Problem to work on
Every entry should appear in your answer exactly as it does here.

Records for this task

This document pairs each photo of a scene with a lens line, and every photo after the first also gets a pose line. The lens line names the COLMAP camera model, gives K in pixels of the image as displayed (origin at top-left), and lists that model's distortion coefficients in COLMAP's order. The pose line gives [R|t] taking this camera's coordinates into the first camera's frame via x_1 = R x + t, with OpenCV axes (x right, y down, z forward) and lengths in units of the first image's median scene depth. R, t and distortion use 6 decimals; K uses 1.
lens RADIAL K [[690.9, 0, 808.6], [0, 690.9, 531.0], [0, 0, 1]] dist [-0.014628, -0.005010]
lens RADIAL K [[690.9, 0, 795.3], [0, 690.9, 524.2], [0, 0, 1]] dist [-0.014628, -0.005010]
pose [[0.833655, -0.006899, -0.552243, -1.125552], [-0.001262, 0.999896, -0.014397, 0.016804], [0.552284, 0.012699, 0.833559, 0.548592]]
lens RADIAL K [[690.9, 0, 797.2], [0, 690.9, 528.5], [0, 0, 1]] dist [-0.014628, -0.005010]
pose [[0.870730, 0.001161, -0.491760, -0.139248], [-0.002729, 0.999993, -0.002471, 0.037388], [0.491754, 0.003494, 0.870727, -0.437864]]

Solution for this task
This document pairs each photo of a scene with a lens line, and every photo after the first also gets a pose line. The lens line names the COLMAP camera model, gives K in pixels of the image as displayed (origin at top-left), and lists that model's distortion coefficients in COLMAP's order. The pose line gives [R|t] taking this camera's coordinates into the first camera's frame via x_1 = R x + t, with OpenCV axes (x right, y down, z forward) and lengths in units of the first image's median scene depth. R, t and distortion use 6 decimals; K uses 1.
lens RADIAL K [[690.9, 0, 808.6], [0, 690.9, 531.0], [0, 0, 1]] dist [-0.014628, -0.005010]
lens RADIAL K [[690.9, 0, 795.3], [0, 690.9, 524.2], [0, 0, 1]] dist [-0.014628, -0.005010]
pose [[0.833655, -0.006899, -0.552243, -1.125552], [-0.001262, 0.999896, -0.014397, 0.016804], [0.552284, 0.012699, 0.833559, 0.548592]]
lens RADIAL K [[690.9, 0, 797.2], [0, 690.9, 528.5], [0, 0, 1]] dist [-0.014628, -0.005010]
pose [[0.870730, 0.001161, -0.491760, -0.139248], [-0.002729, 0.999993, -0.002471, 0.037388], [0.491754, 0.003494, 0.870727, -0.437864]]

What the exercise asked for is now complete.